Certains ont même signalé des idées suicidaires à la suite de cette dépendance.

«Ils perdent leur propre sens naturel d'être un être sexuel - le flux et le reflux naturels de la libido, la proximité et le confort d'un partenaire et oublient ce qu'est réellement le sexe pour eux», poursuit Janet.

"Cela devient une expérience robotique et émotionnellement stérile, au lieu d'être une expérience de partage et de lien."

En conséquence, les hommes souffrant de PIED et de toxicomanie s’encouragent mutuellement à abandonner cette habitude et à commencer le «redémarrage» - processus consistant à reconfigurer le cerveau pour qu’il soit stimulé par des déclencheurs sexuels naturels.

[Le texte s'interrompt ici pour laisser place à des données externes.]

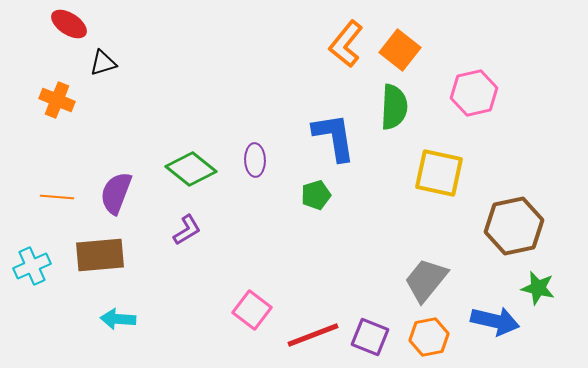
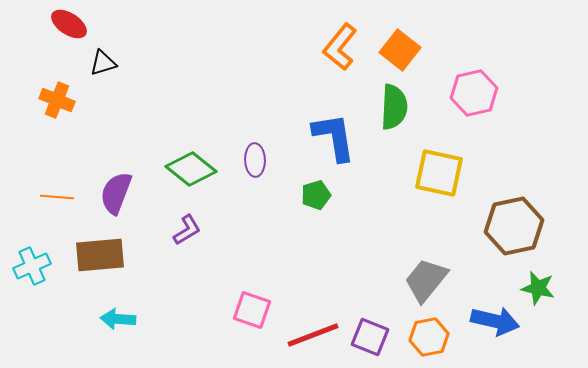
orange L-shape: moved 6 px left, 3 px down
pink square: rotated 18 degrees counterclockwise
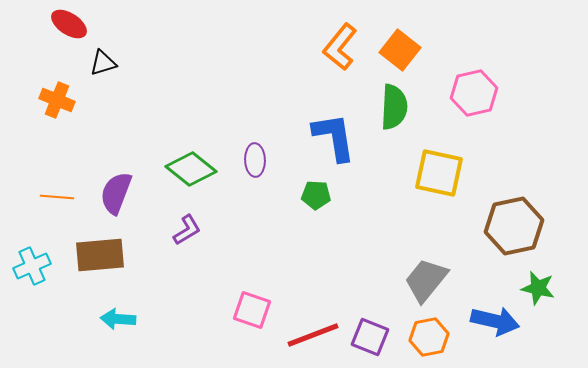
green pentagon: rotated 20 degrees clockwise
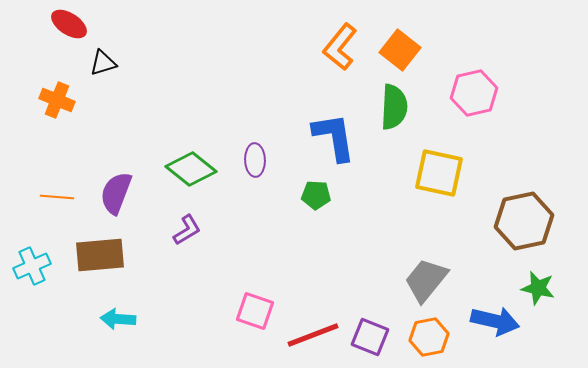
brown hexagon: moved 10 px right, 5 px up
pink square: moved 3 px right, 1 px down
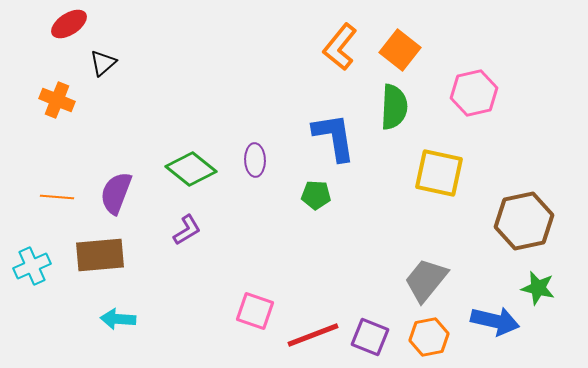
red ellipse: rotated 66 degrees counterclockwise
black triangle: rotated 24 degrees counterclockwise
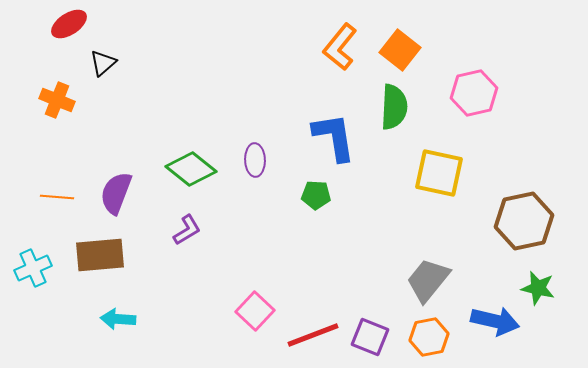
cyan cross: moved 1 px right, 2 px down
gray trapezoid: moved 2 px right
pink square: rotated 24 degrees clockwise
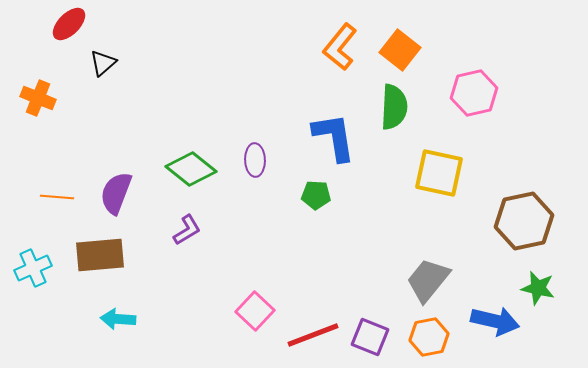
red ellipse: rotated 12 degrees counterclockwise
orange cross: moved 19 px left, 2 px up
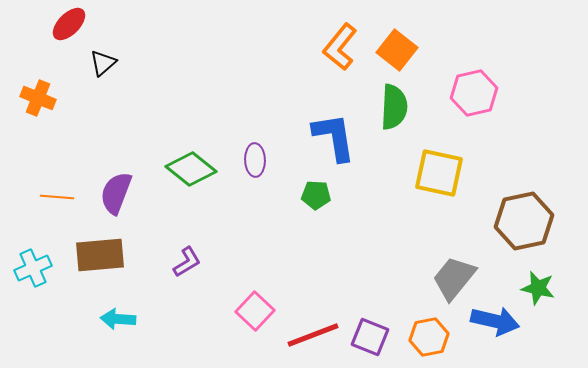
orange square: moved 3 px left
purple L-shape: moved 32 px down
gray trapezoid: moved 26 px right, 2 px up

Ceux qui en sont au stade de la restauration ont signalé une sensibilité beaucoup plus élevée à des déclencheurs sexuels plus subtils tels que le toucher et l’odorat.

Un homme âgé d'un an 19, décrivant son «redémarrage», a déclaré: «Les premières semaines ont été les plus difficiles avec des envies de rage, un brouillard cérébral complet et total, une perte de confiance en soi et un bonheur général, ainsi que des sautes d'humeur brutales.

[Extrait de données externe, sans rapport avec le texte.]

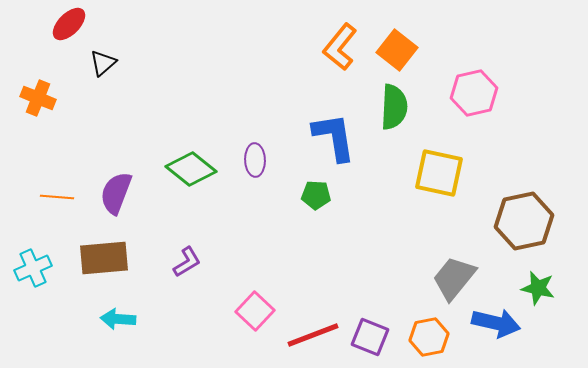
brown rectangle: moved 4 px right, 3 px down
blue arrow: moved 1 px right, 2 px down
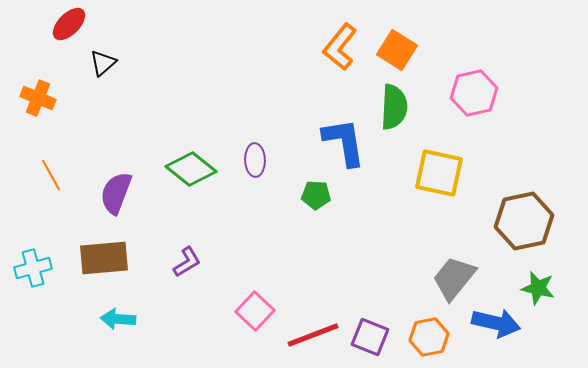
orange square: rotated 6 degrees counterclockwise
blue L-shape: moved 10 px right, 5 px down
orange line: moved 6 px left, 22 px up; rotated 56 degrees clockwise
cyan cross: rotated 9 degrees clockwise
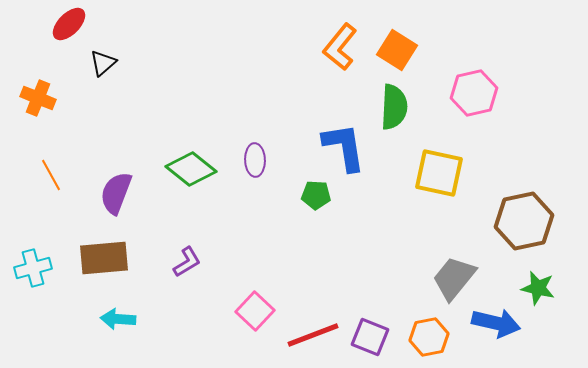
blue L-shape: moved 5 px down
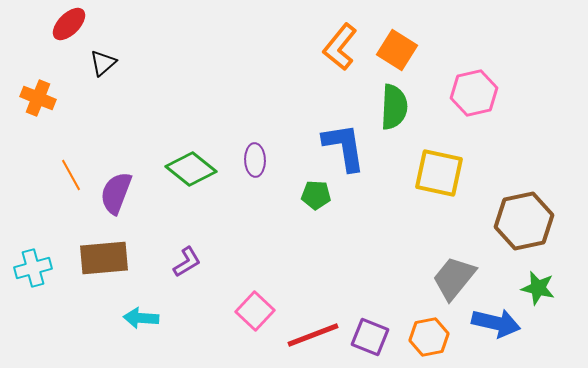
orange line: moved 20 px right
cyan arrow: moved 23 px right, 1 px up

«Mon système nerveux lié au porno - maintenant insatisfait, déficient en dopamine - m'a transformé en une épave complète.

«Ensuite, j'ai commencé à faire de sérieux progrès. les pulsions diminuaient, mon système nerveux se re-câblait lentement pour répondre avec excitation au toucher et sentir, au lieu de simplement à la lumière froide d'un écran d'ordinateur.

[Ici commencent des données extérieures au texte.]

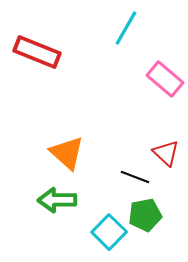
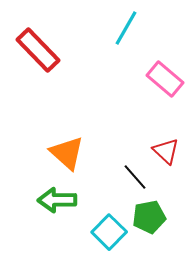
red rectangle: moved 1 px right, 2 px up; rotated 24 degrees clockwise
red triangle: moved 2 px up
black line: rotated 28 degrees clockwise
green pentagon: moved 4 px right, 2 px down
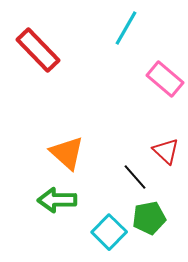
green pentagon: moved 1 px down
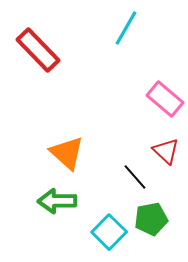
pink rectangle: moved 20 px down
green arrow: moved 1 px down
green pentagon: moved 2 px right, 1 px down
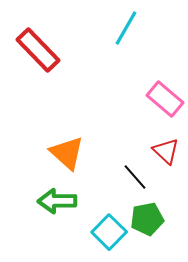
green pentagon: moved 4 px left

«À mesure que mon esprit s'est éclairci, ma confiance s'est accrue et mon anxiété sociale a diminué."

Beaucoup d'autres ont décrit le parcours de «redémarrage» comme un «changement de vie», affectant non seulement leur vie sexuelle, mais également leur estime de soi.

«Bien avoir du sexe, c'est avoir du plaisir, c'est pouvoir s'exprimer et se partager d'une manière sûre, aimante, excitante ou tendre», a conclu Janet.

"Il ne s'agit pas simplement de copier ce que vous voyez sur un écran d'ordinateur."

Pour plus d'informations, visitez Janet Eccle's website.